LES MONDES ERRANTS – Chapitre 3

Chapitre 3 – The fisherman’s widow 3/4

Dans les ruelles, après avoir interrogé bon nombre de commerçants ainsi que de badauds, nous parvînmes enfin à trouver une piste prometteuse en la présence d’un jeune garçon. Le garnement, d’une petite dizaine d’années, de maigre consistance et aux cheveux blonds tout ébouriffés, nous répondit avoir en effet trouvé un objet correspondant à nos descriptions sur la plage, proche du ponton. Le pauvre gamin, en haillons et sabots de bois, nous raconta qu’alors qu’il rentrait de la pêche aux crevettes, trempé et grelottant, la tempête commençait à se lever. Il avait eu si froid que lorsqu’il avait aperçu cette vieille couverture rêche et qui sentait la vase, il l’avait revêtu afin de se protéger. Il leur précisa que malgré son inconfort à la porter, celle-ci était vraiment chaude et avait le don incroyable de protéger de la pluie. « un miracle c’te machin-là ! » nous assura-t-il.

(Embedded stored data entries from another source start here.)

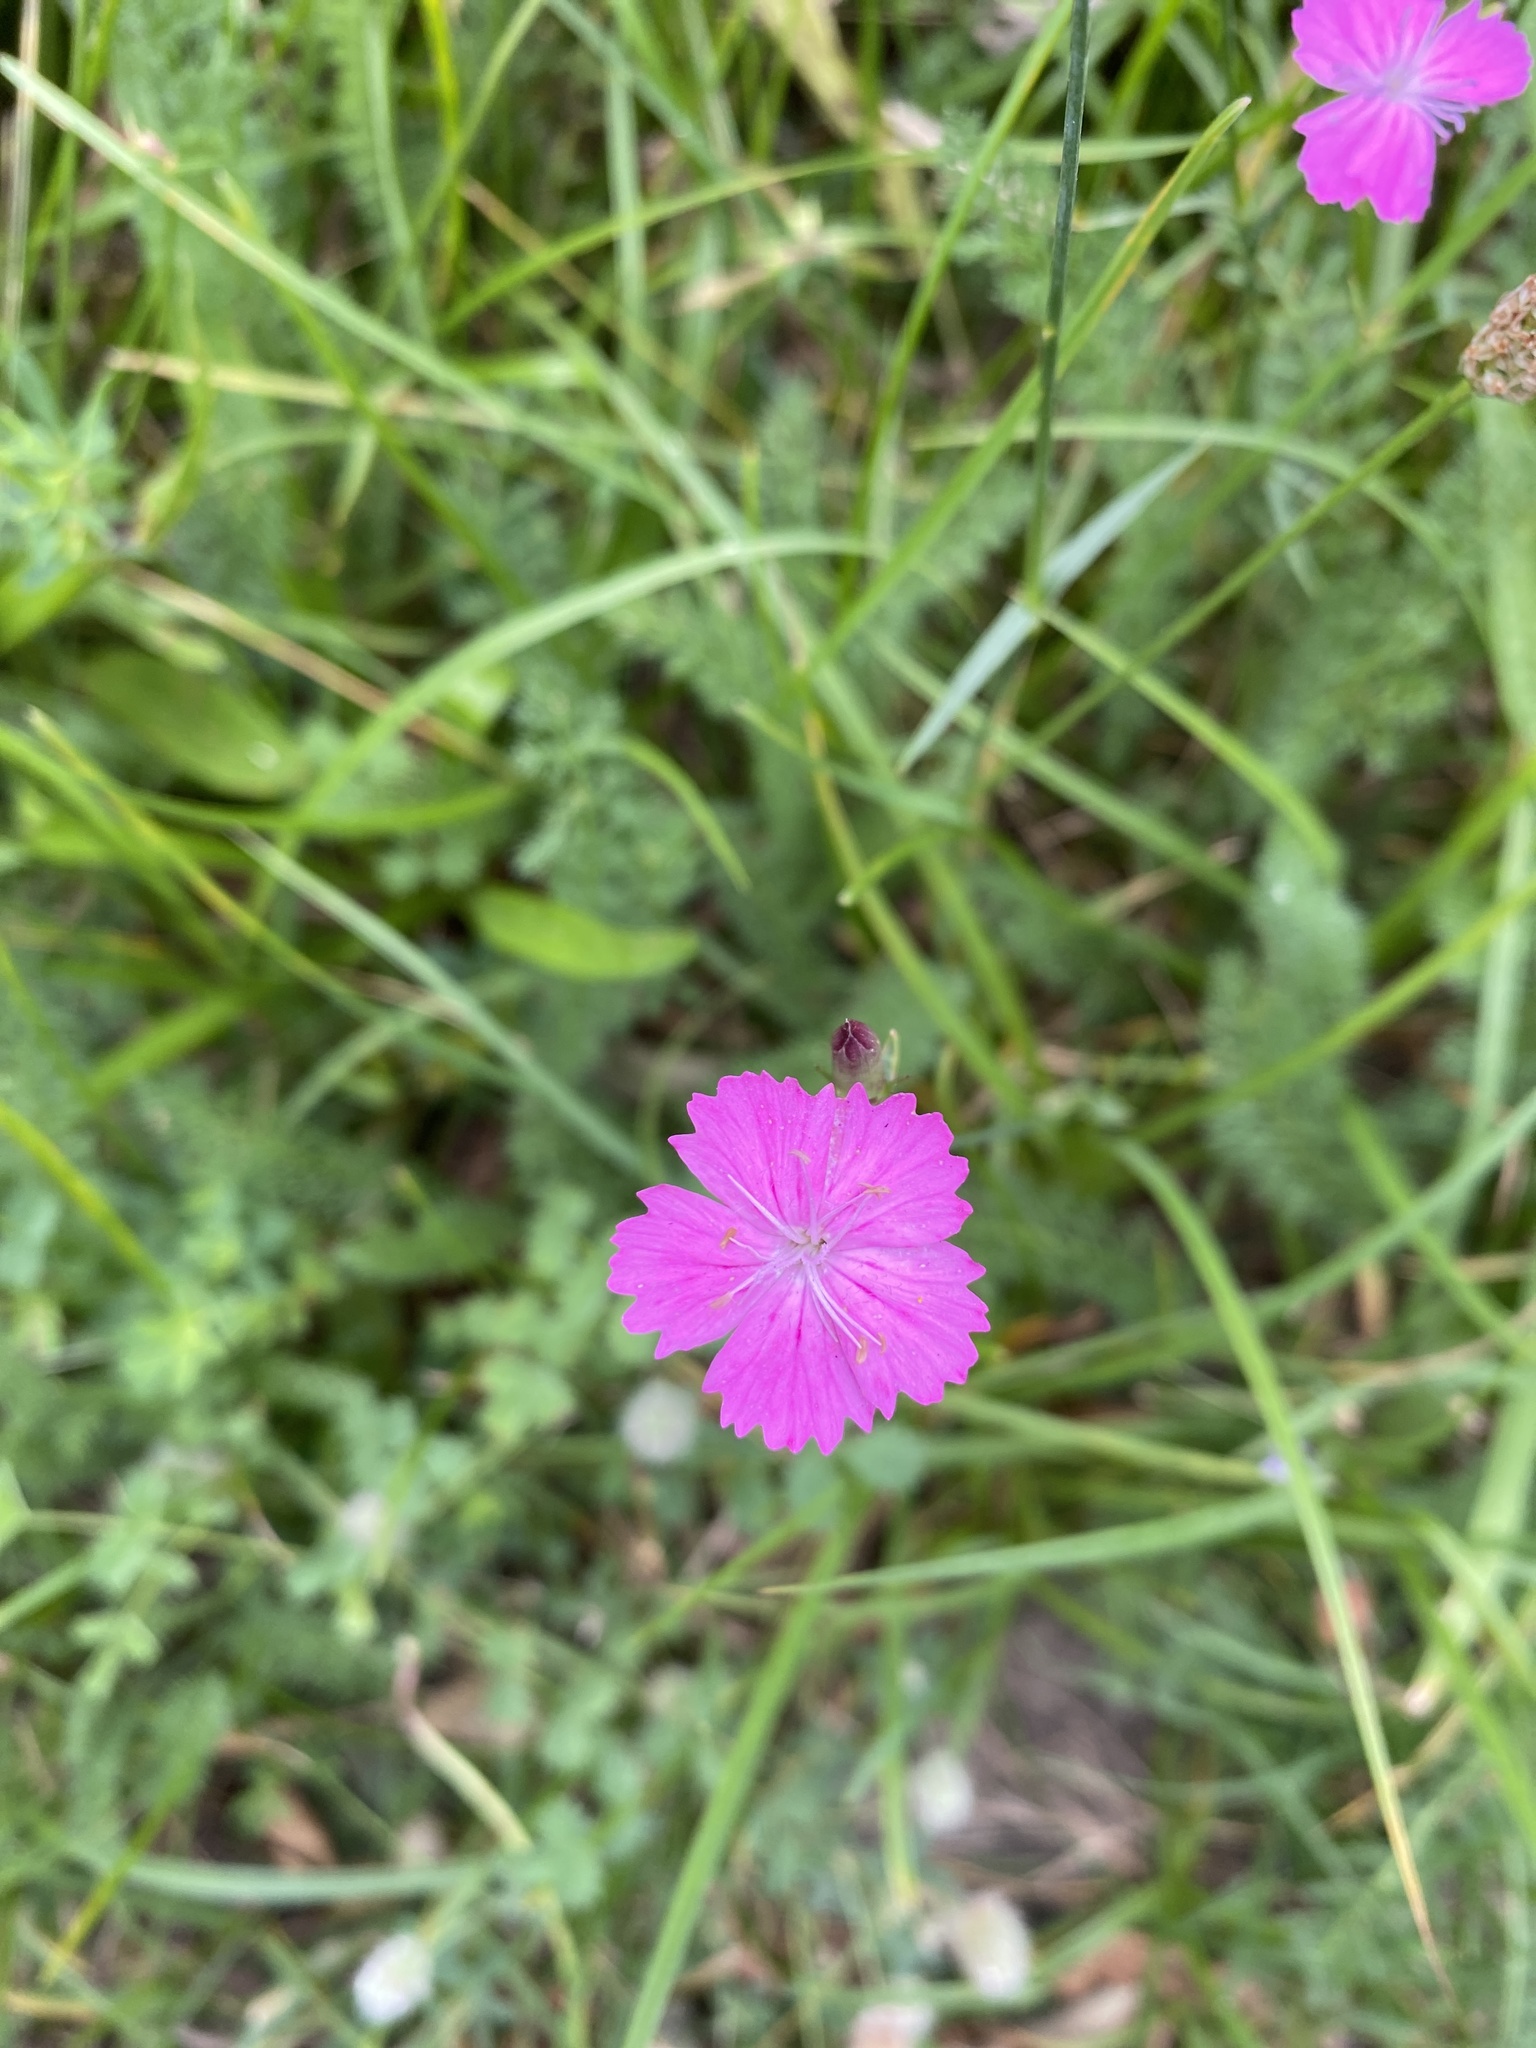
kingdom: Plantae
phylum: Tracheophyta
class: Magnoliopsida
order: Caryophyllales
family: Caryophyllaceae
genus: Dianthus
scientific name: Dianthus carthusianorum
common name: Carthusian pink
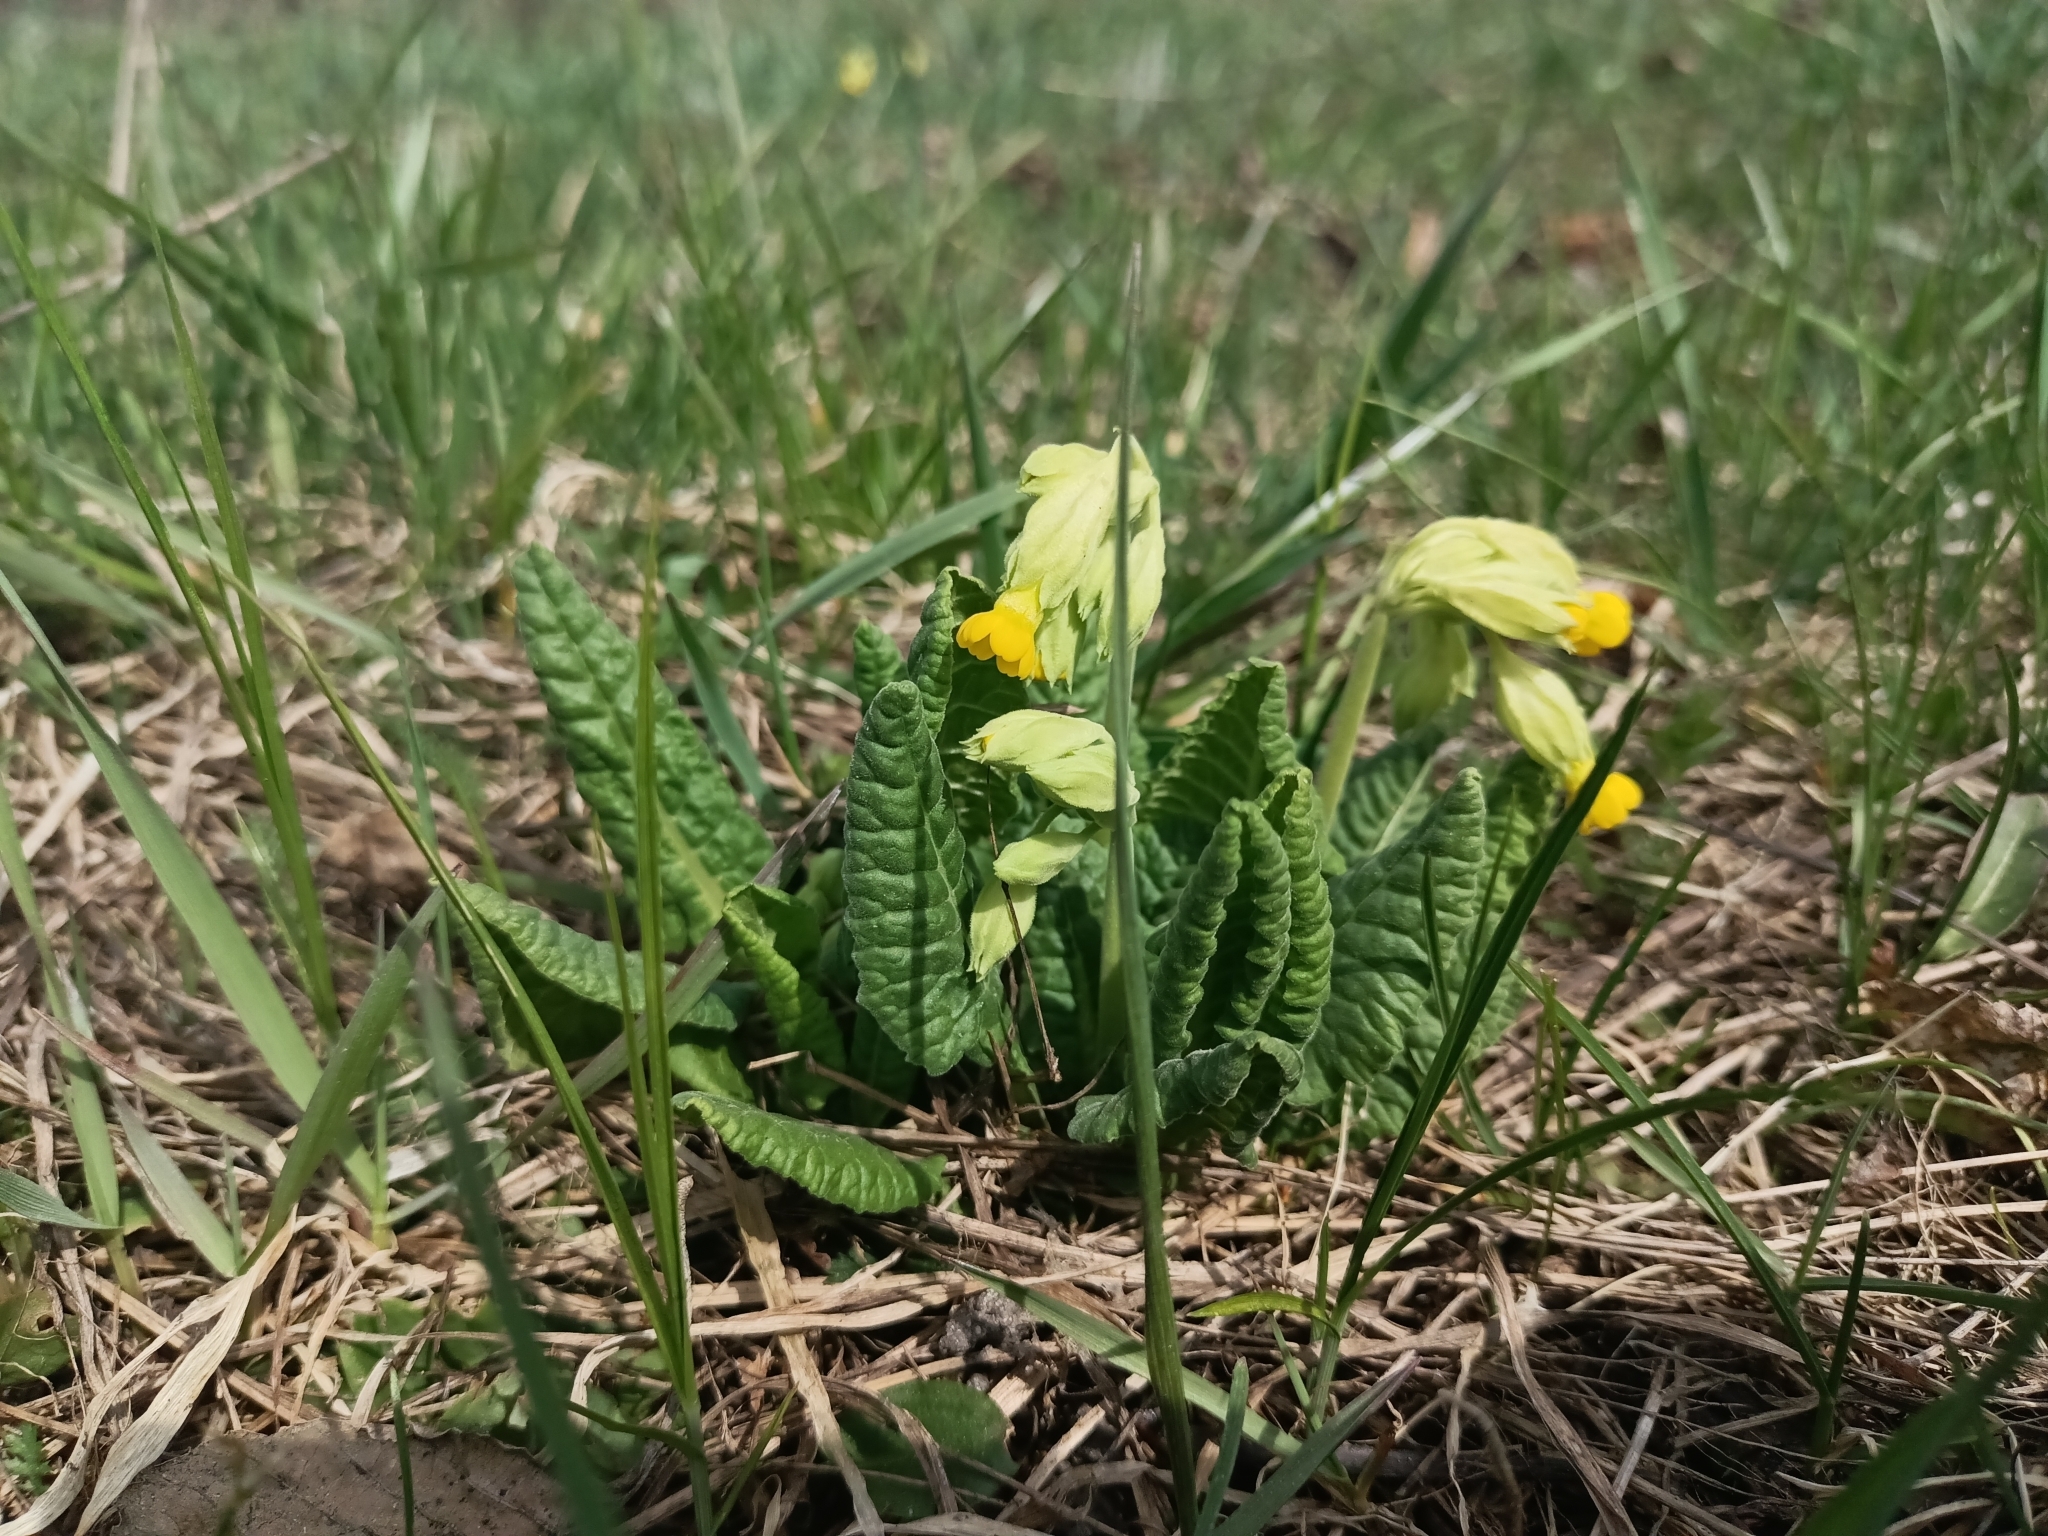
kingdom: Plantae
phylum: Tracheophyta
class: Magnoliopsida
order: Ericales
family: Primulaceae
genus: Primula
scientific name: Primula veris
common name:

— Et où est-elle cette couverture ? m’enquis-je.

— J’l’ai pu môsieur, j’l’ai donné l’aut’jour à mon père qui en avait b’soin pour prendre le large. Il l’a filé à une sirène avec qui il fait souvent affaire et elle lui a donné un sacré festin en échange, la belle. Faut croire qu’la peau ça s’vend bien. On a eu du poisson pour la semaine et pas des p’tits poiscailles non môsieur ! On a eu du gros saumon tout frais tout gras du grand large !

— Et qui est cette sirène ? demanda mon acolyte.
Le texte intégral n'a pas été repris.